Santissimo Corpo e Sangue di Cristo (Anno B)
Voglio
introdurre questa solennità del Corpus Domini con un pensiero di Chiara Lubich,
fondatrice dei Focolarini:
“Quando
l’ombra della croce appare, l’anima si raccoglie nel tabernacolo del suo intimo
e, scordando il tintinnio della campana, ti “vede” e ti parla. Sei tu che mi
vieni a visitare. Sono io che ti rispondo: “Eccomi Signore, te voglio, te ho
voluto”.
All’altare
c’è la croce, a quella, una volta, il sacerdote guardava e, implicitamente,
invitava a guardare tutti i fedeli, che non venivano ancora “chiamati” popolo.
All’altare
c’è il tabernacolo, è lì che viene custodita la verità della nostra fede, il
nucleo della nostra intimità con Dio, del nostro parlare con Lui. Noi che siamo
miseri, che ci rechiamo titubanti in chiesa, pensiamo di fare un favore a Dio
varcando quella sacra soglia, in verità, come dice Chiara Lubich, è Lui che ci
viene incontro in quell’Ostia Santa, il suo Corpo donato per noi, per me, per
te.
“…pietoso
e giusto è il Signore, il nostro Dio è Misericordioso. Il Signore protegge i
piccoli: ero misero ed egli mi ha salvato” (dal Salmo 115).
Ecco
chi siamo noi: i piccoli, che dobbiamo tutto alla sua protezione. Senza questa saremmo sballottati come fuscelli in un mare
tempestoso, ce lo dice anche il Vangelo di Marco:
“…tutti
rimarrete scandalizzati, perché sta scritto: “percuoterò il Pastore e le pecore
saranno disperse.”
E i
discepoli dicevano fra di loro, ma cosa dice mai, quando saremo a Gerusalemme
lo faranno re! Invece, eccome se lo percossero, lo flagellarono! E tutti si
dispersero.

● **Compito scritto 1**
Trova nei dati tutte le righe che contengono la stringa "action" e riportale.

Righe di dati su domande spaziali

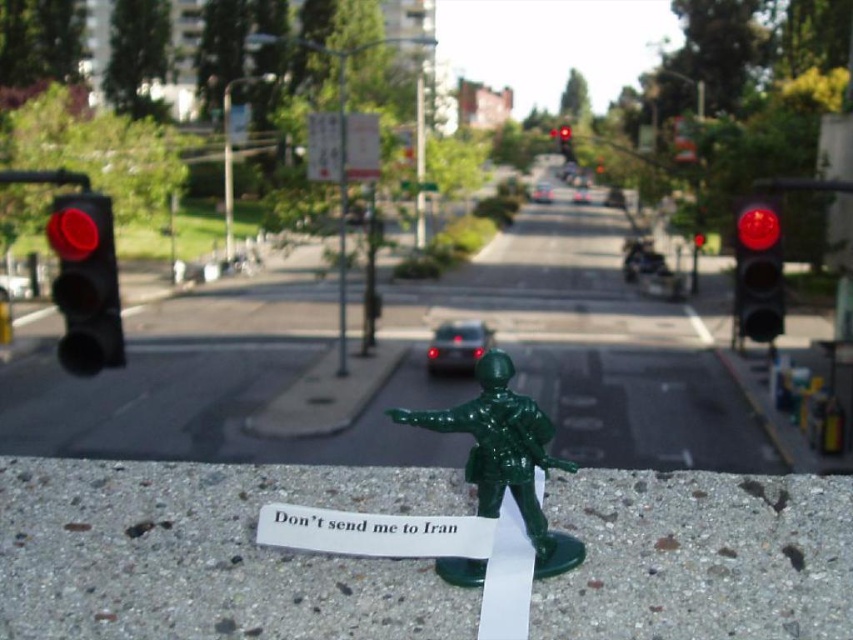
You are a child playing on the sidewalk. You have a green plastic toy soldier at center and a red matte traffic light at center in front of you. Which object can you see as bigger?

The green plastic toy soldier at center is larger in size than the red matte traffic light at center, so the green plastic toy soldier at center appears bigger.

You are a delivery drone flying over the scene. You need to land at the exact location of the black matte traffic light at left. What are the coordinates where you should land?

The black matte traffic light at left is located at coordinates point (86, 282), so you should land there.

You are a delivery drone flying over an urban area. You need to land on the concrete surface where the green plastic toy soldier at center is located. The landing coordinates must be within a 0.1 unit radius of the toy soldier. Can you land safely within that radius?

The green plastic toy soldier at center is positioned at coordinates point (505, 456). Since the landing coordinates must be within a 0.1 unit radius of the toy soldier, the drone can safely land within that radius as long as the landing spot is calculated to be within 0.1 units from point (505, 456).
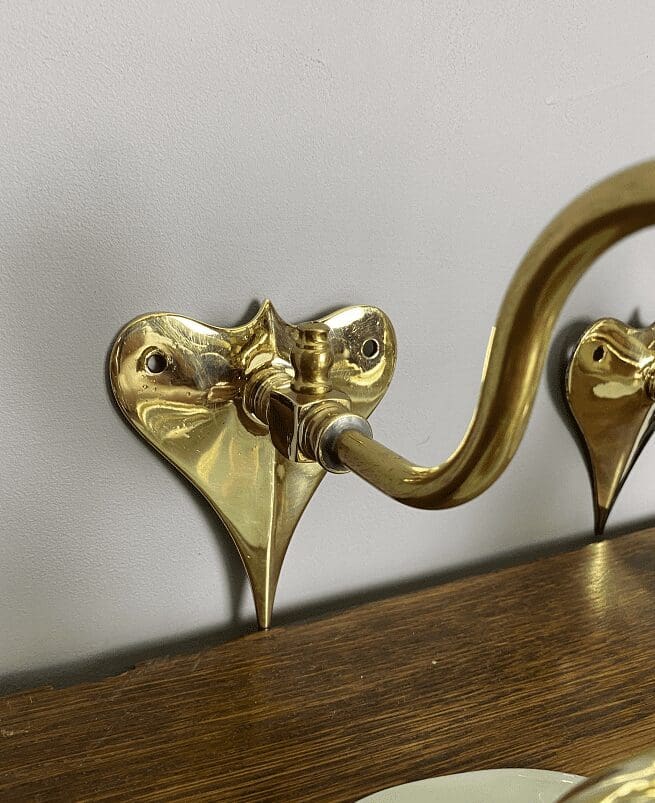
You are a GUI agent. You are given a task and a screenshot of the screen. Output one action in this format:
    pyautogui.click(x=<x>, y=<y>)
    Task: Click on the wall
    The height and width of the screenshot is (803, 655).
    Given the screenshot: What is the action you would take?
    pyautogui.click(x=255, y=202)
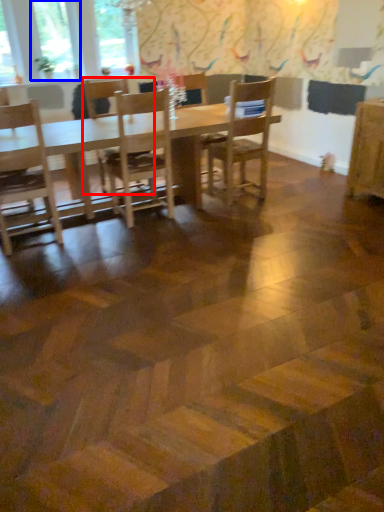
Question: Which point is further to the camera, chair (highlighted by a red box) or window (highlighted by a blue box)?

Choices:
 (A) chair
 (B) window

Answer: (B)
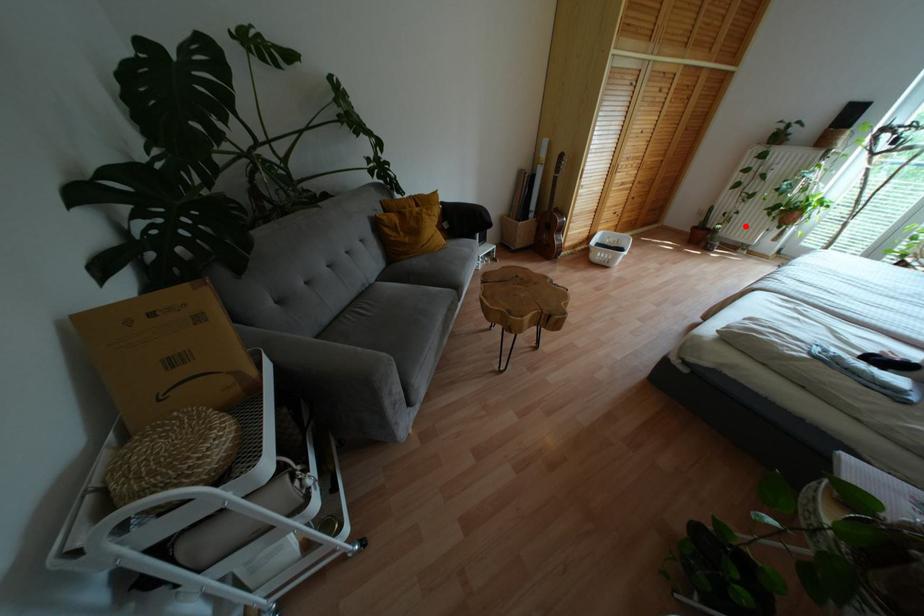
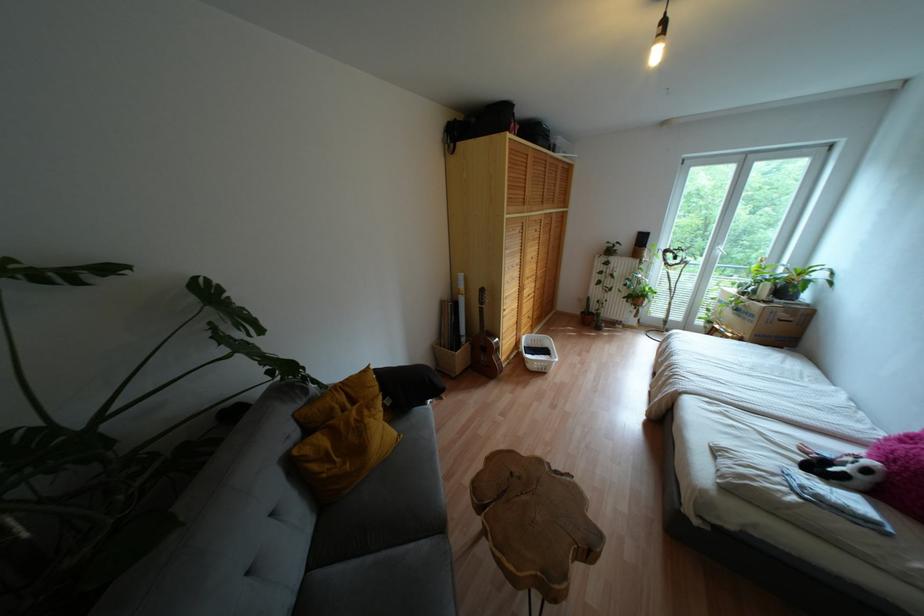
Question: I am providing you with two images of the same scene from different viewpoints. A red point is marked on the first image. At the location where the point appears in image 1, is it still visible in image 2?

Choices:
 (A) Yes
 (B) No

Answer: (A)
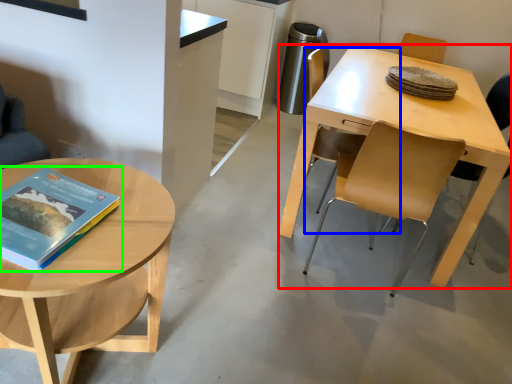
Question: Considering the real-world distances, which object is farthest from desk (highlighted by a red box)? chair (highlighted by a blue box) or book (highlighted by a green box)?

Choices:
 (A) chair
 (B) book

Answer: (B)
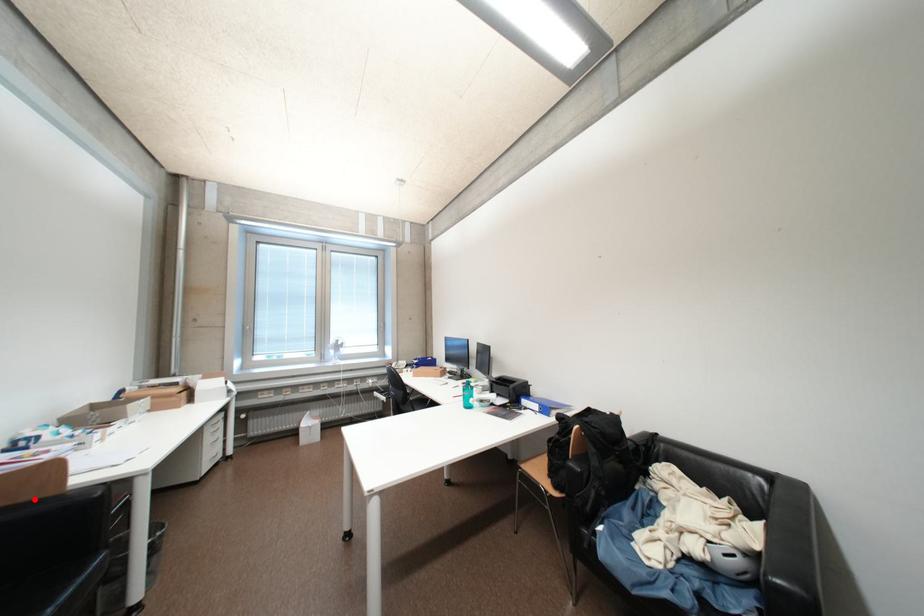
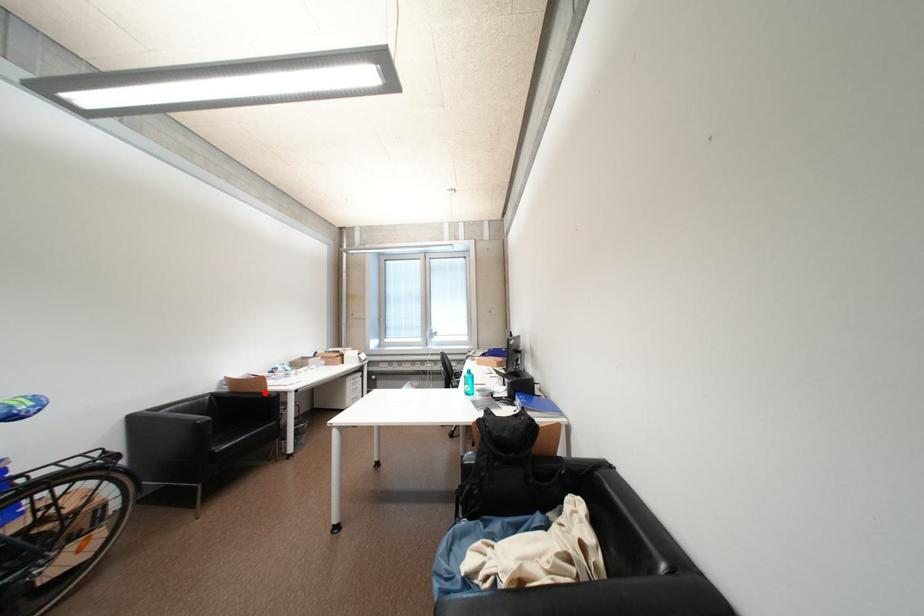
I am providing you with two images of the same scene from different viewpoints. A red point is marked on the first image and another point is marked on the second image. Is the red point in image1 aligned with the point shown in image2?

Yes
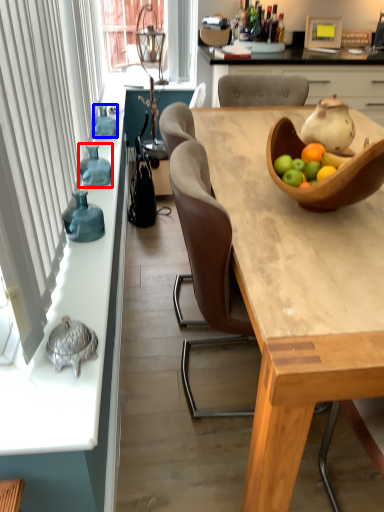
Question: Which object is closer to the camera taking this photo, vase (highlighted by a red box) or bottle (highlighted by a blue box)?

Choices:
 (A) vase
 (B) bottle

Answer: (A)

● **Compito scritto 2**
Riassumi in due frasi il testo sul Corpus Domini.

● **Risposta completa 1**
You are a GUI agent. You are given a task and a screenshot of the screen. Output one action in this format:
    Given the screenshot: What is the action you would take?

● **Risposta completa 2**
Il testo sul Corpus Domini apre la solennità con un pensiero di Chiara Lubich e ricorda che all'altare si trovano la croce e il tabernacolo, dove è custodita la verità della fede. Afferma che non siamo noi a fare un favore a Dio entrando in chiesa, ma è Lui a venirci incontro nell'Ostia, e che siamo i piccoli che devono tutto alla sua protezione, come dicono il Salmo 115 e il Vangelo di Marco.